Jason Darby, Chief Financial Officer
I think that's a fair characterization.
Priscilla Sims Brown, President and Chief Executive Officer
And it's not completely insulated; you could say it's partially insulated.
Jason Darby, Chief Financial Officer
Yes, yes.
Priscilla Sims Brown, President and Chief Executive Officer
We believe that this unusual rate environment will lead to more attention on rates than we would have seen with the first 300 basis points, but we do not anticipate needing to go to market.
Christopher O'Connell, Analyst
You mentioned some recent successes and potential opportunities in sustainability or SRO with clients beyond political deposits for gathering deposits. Can you share some of the types of clients where you've experienced success outside of political deposits?
Jason Darby, Chief Financial Officer
We provided an update on deposits through January 20, showing an increase of approximately $225 million. Of this, $135 million comes from our issued broker CDs, which leaves us with a $90 million difference attributable to new customer acquisition. This aligns with our previous discussions at the end of Q4, where we felt optimistic about our pipeline, and that sentiment remains even after these achievements. The new customers span a variety of segments, including union-based clients and relationship-driven accounts linked to the real estate lending we have been doing. Additionally, we have engaged with clients in the philanthropic sector who align with our mission.
Priscilla Sims Brown, President and Chief Executive Officer
Yes, that's right. It's been not-for-profits. That's where you're going to see that continue as we look at the pipeline today.
Christopher O'Connell, Analyst
Great, and on the Trust segment and those fees, when do the 2023 fee adjustments take hold, and how material is that increase on those fees?

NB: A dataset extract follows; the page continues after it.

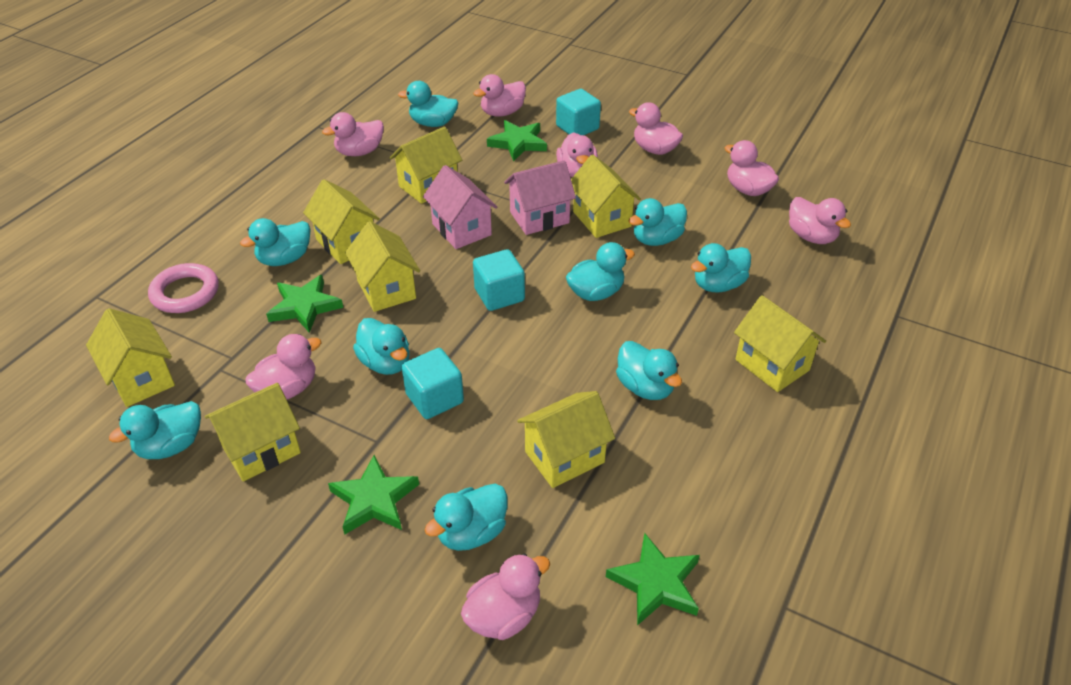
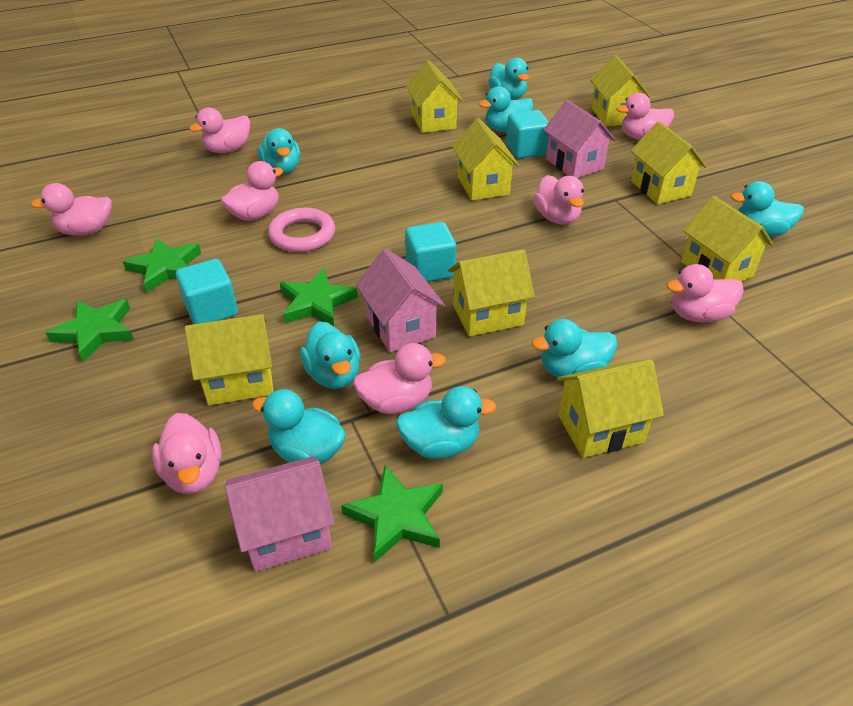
pink house: 2 -> 3
turquoise duck: 9 -> 8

And just any other kind of success or updates that you're having on that side of the business?
Priscilla Sims Brown, President and Chief Executive Officer
I will begin by providing a general overview of the current situation; you may already have the numbers. The adjustments to fees and costs, including the pass-through of some of our custody-related expenses, are starting to be reflected in early 2023 and beyond, and you might have the specific data.

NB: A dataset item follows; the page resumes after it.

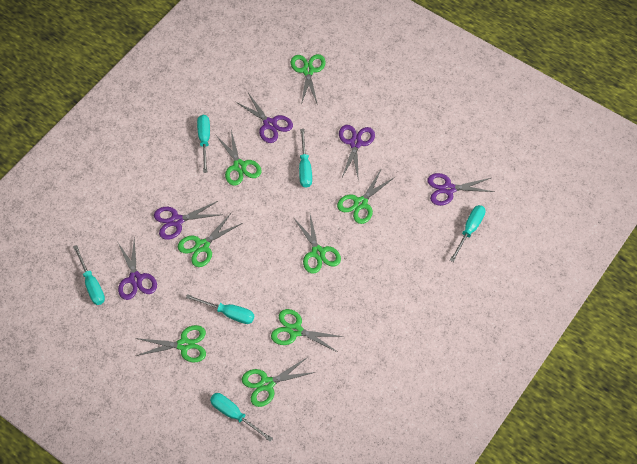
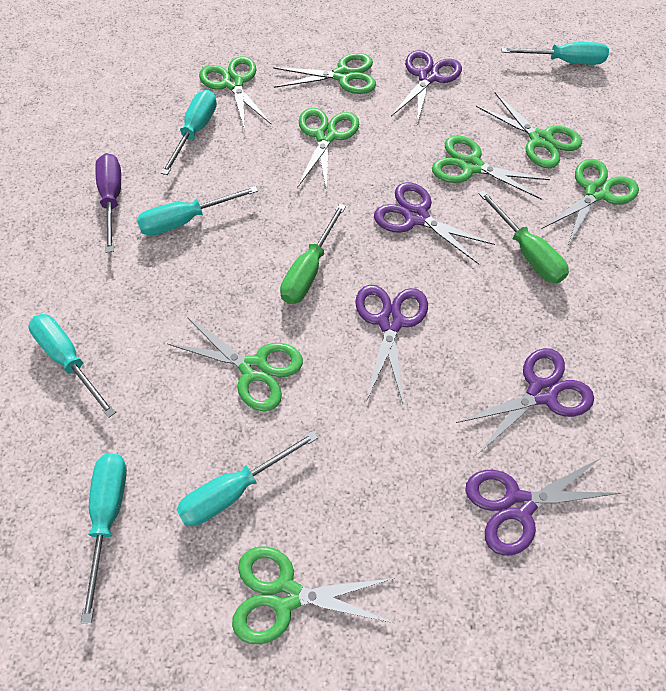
green screwdriver: 0 -> 2
purple screwdriver: 0 -> 1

Jason Darby, Chief Financial Officer
Yes, it's going to be an evolutionary process in the trust business. There's a lot of opportunity for us to drive results out of that business. But I think it's going to be a staged approach. I think in the current year, we'll see some incremental benefit to the trust fee line as it runs through the income statement. I don't have an exact number to quote for you, Chris, but I do think you can think of where we are right now, or how we finish the year at about $13.5 million as sort of a baseline, and that it should be improving from there. It's going to be based on the existing book of pension-based business. It's not really new products or anything that we're hoping, it's really things that are already embedded and just additional margin contributions that we've been working with our partners to be able to accommodate on. Then, I think over time, we'll continue to focus on the trust business. But as it pertains to overall non-interest income, I don't think it will have a significant impact relative to the ratio of our non-interest income to interest income over the course of 2023.
Operator, Operator
There are no further questions in the queue. I'd like to hand the call back to Priscilla Sims Brown for closing remarks.
Priscilla Sims Brown, President and Chief Executive Officer
Well, thank you all. Thank you for your questions and thanks for your interest today, and thanks for listening to our optimism for the bank as we go forward this year, in particular with great enthusiasm on our 100th anniversary. We look forward to follow-up calls with most of you one-on-one as we go through the rest of the day and next week. But thank you for your participation.
Operator, Operator
Ladies and gentlemen, this does conclude today's teleconference. Thank you for your participation. You may disconnect your lines at this time, and have a wonderful day.